Google is expanding AI Mode. Microsoft is pushing Copilot deeper into enterprise workflows. OpenAI and Anthropic are competing to put advanced AI in front of more users, faster.

A lot of coverage is focused on the right things. Capabilities, adoption curves, and which model is pulling ahead. Those conversations matter. But there's a more consequential shift happening underneath them.

For most of the last three decades, competitive advantage often came down to access. Access to information. Access to expertise. Access to distribution. Access to tools. Now, AI is systematically removing those barriers. Information is becoming easier to access. Research, analysis, and content creation are becoming easier to execute.The same wave of announcements generating headlines seemingly every week is accelerating all of it.

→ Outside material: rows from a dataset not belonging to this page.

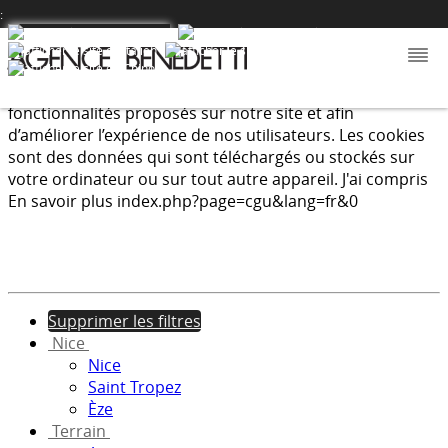
:
Nous utilisons les cookies afin de fournir les services et
fonctionnalités proposés sur notre site et afin
d’améliorer l’expérience de nos utilisateurs. Les cookies
sont des données qui sont téléchargés ou stockés sur
votre ordinateur ou sur tout autre appareil.
J'ai compris
En savoir plus
index.php?page=cgu&lang=fr&0
Supprimer les filtres
Nice
Nice
Saint Tropez
Èze
Terrain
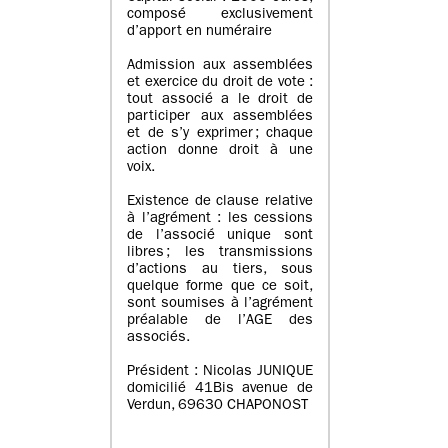
composé exclusivement
d’apport en numéraire
Admission aux assemblées
et exercice du droit de vote :
tout associé a le droit de
participer aux assemblées
et de s’y exprimer ; chaque
action donne droit à une
voix.
Existence de clause relative
à l’agrément : les cessions
de l’associé unique sont
libres ; les transmissions
d’actions au tiers, sous
quelque forme que ce soit,
sont soumises à l’agrément
préalable de l’AGE des
associés.
Président : Nicolas JUNIQUE
domicilié 41Bis avenue de
Verdun, 69630 CHAPONOST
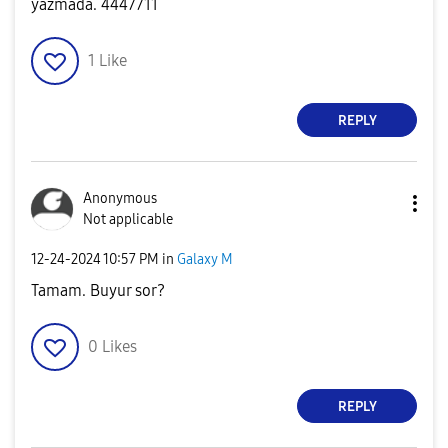
yazmada. 4447711
1
Like
REPLY
Anonymous
Not applicable
‎12-24-2024
10:57 PM
in
Galaxy M
Tamam. Buyur sor?
0
Likes
REPLY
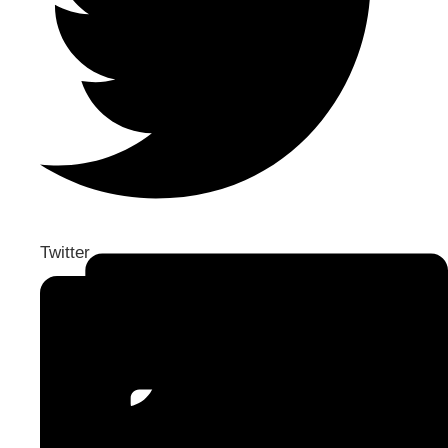
Twitter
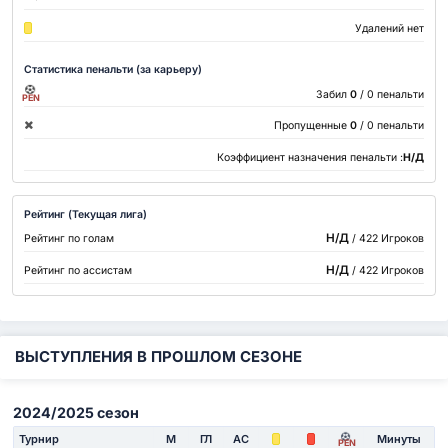
Удалений нет
Статистика пенальти (за карьеру)
Забил
0
/ 0 пенальти
PEN
Пропущенные
0
/ 0 пенальти
Коэффициент назначения пенальти :
Н/Д
Рейтинг (Текущая лига)
Н/Д
Рейтинг по голам
/ 422 Игроков
Н/Д
Рейтинг по ассистам
/ 422 Игроков
ВЫСТУПЛЕНИЯ В ПРОШЛОМ СЕЗОНЕ
2024/2025 сезон
Турнир
М
ГЛ
АС
Минуты
PEN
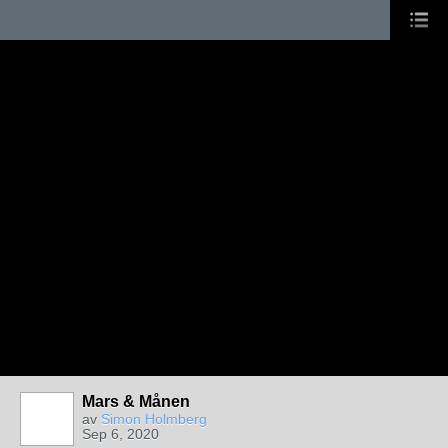
Mars & Månen
av
Simon Holmberg
Sep 6, 2020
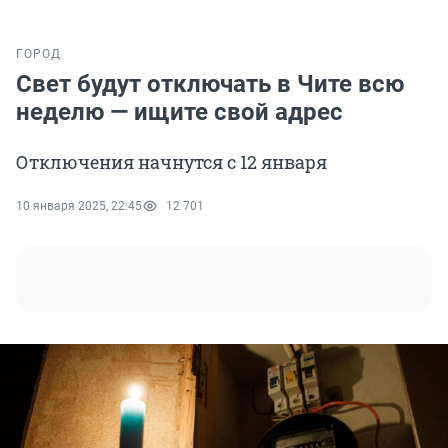
ГОРОД
Свет будут отключать в Чите всю
неделю — ищите свой адрес
Отключения начнутся с 12 января
10 января 2025, 22:45
12 701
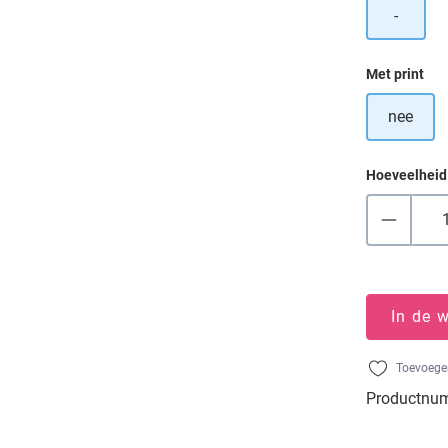
-
Selecteer
Met print
nee
Hoeveelheid
In de 
Toevoegen
Productnu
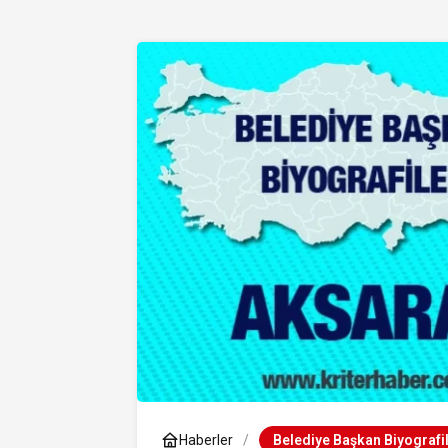
Haberler
Belediye Başkan Biyografil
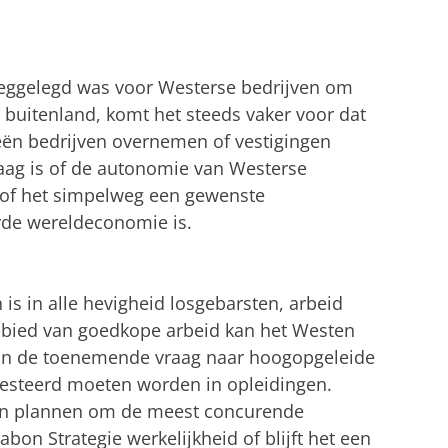
eggelegd was voor Westerse bedrijven om
t buitenland, komt het steeds vaker voor dat
ën bedrijven overnemen of vestigingen
aag is of de autonomie van Westerse
, of het simpelweg een gewenste
erde wereldeconomie is.
 is in alle hevigheid losgebarsten, arbeid
ebied van goedkope arbeid kan het Westen
an de toenemende vraag naar hoogopgeleide
nvesteerd moeten worden in opleidingen.
n plannen om de meest concurende
on Strategie werkelijkheid of blijft het een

More companies now have access to the same information, the same tools, and the same capabilities.That doesn't mean they'll arrive at the same decisions.

When Access Becomes Common

Doors in a row, indicating sameness and access to AI knowledge becoming common.

The recent wave of AI announcements points in a similar direction.

Google is reducing the friction between questions and answers. Microsoft is embedding expertise directly into everyday workflows. OpenAI and Anthropic continue to improve how quickly users can access, synthesize, and apply information. Different products. Similar outcome.

Historically, organizations spent enormous amounts of time trying to gather information. Research was expensive. Expertise was difficult to scale. Institutional knowledge often lived inside a handful of people.

Many of those constraints are starting to change. More organizations can begin from the same pool of information. What happens next varies considerably.

The Difference Shows Up Later

Imagine two companies launching the same product category at the same time. Both use AI to analyze customer feedback, research competitors, and pressure-test their messaging. Both complete the work quickly. Both have access to the same tools.

One treats the output as a deliverable. The research informs the launch, the launch goes out, and the insights disappear into a slide deck. Six months later, a similar question comes up and the work starts over.

Meanwhile, that other company I mentioned treated the research as an organizational asset. The research uncovered language customers consistently used when describing the product. That language showed up in future campaigns, sales materials, and positioning work. The next team started with more context, fewer assumptions, and a clearer understanding of what resonated with customers.

Both completed the same work, but only one improved the next decision.

Six months later, the difference may be difficult to spot. Two years later, one team has accumulated a library of customer language, campaign learnings, audience insights, and tested assumptions that influence every new initiative. The other is still rebuilding context project by project.

The Cost of Starting Over

Companies generate valuable insights constantly. Customer conversations. Campaign results. Sales calls. Product launches. Operational decisions. Most of that learning doesn't travel very far. It gets trapped inside a project, a department, a meeting, or a person who eventually leaves.

Winding staircase

The result is familiar. Problems that have already been solved get solved again. Lessons that should have compounded get relearned. Institutional knowledge walks out the door every time someone does.

A product team uses AI to analyze hundreds of customer reviews and discovers that implementation speed matters more to buyers than feature depth. The finding shapes a launch campaign and then disappears into a presentation. A year later, another team commissions a new research project and arrives at the same conclusion.

The research may have answered the question, but the organization never retained the answer.

Better Decisions Compound

This is where the conversation becomes interesting. Most organizations are evaluating AI through the lens of productivity. How much time can it save? How much work can it automate? How much faster can teams move?

Learning compounds when insights influence future decisions instead of disappearing after the project ends. The next planning cycle begins with stronger assumptions because the organization isn't starting from scratch.

Over time, small improvements in decision quality create separation that is difficult to replicate. Some organizations get smarter from experience. Others keep starting over.

The Companies That Get Smarter

Across marketing, creator partnerships, communications, and growth, companies generate more intelligence than they realize. Useful insights show up every day. The harder part is making sure they influence the next decision.

The first wave of AI adoption focused on capability. Can it write? Can it analyze? Can it automate?

The next phase focuses on something different. How does one team's learning improve another team's decisions? How does intelligence accumulate instead of disappearing after every project? How does an organization become smarter over time?

Every company will have access to increasingly powerful AI. More information, more analysis, and more automation will become standard. The harder work happens afterward. Organizations have to decide what gets remembered, what gets shared, and what influences the next decision.

It's also the reason RAD Intel exists. 

The technology is moving quickly. Organizational learning still takes intention. Companies that treat learning as an operating discipline will have a clearer view of what to do next.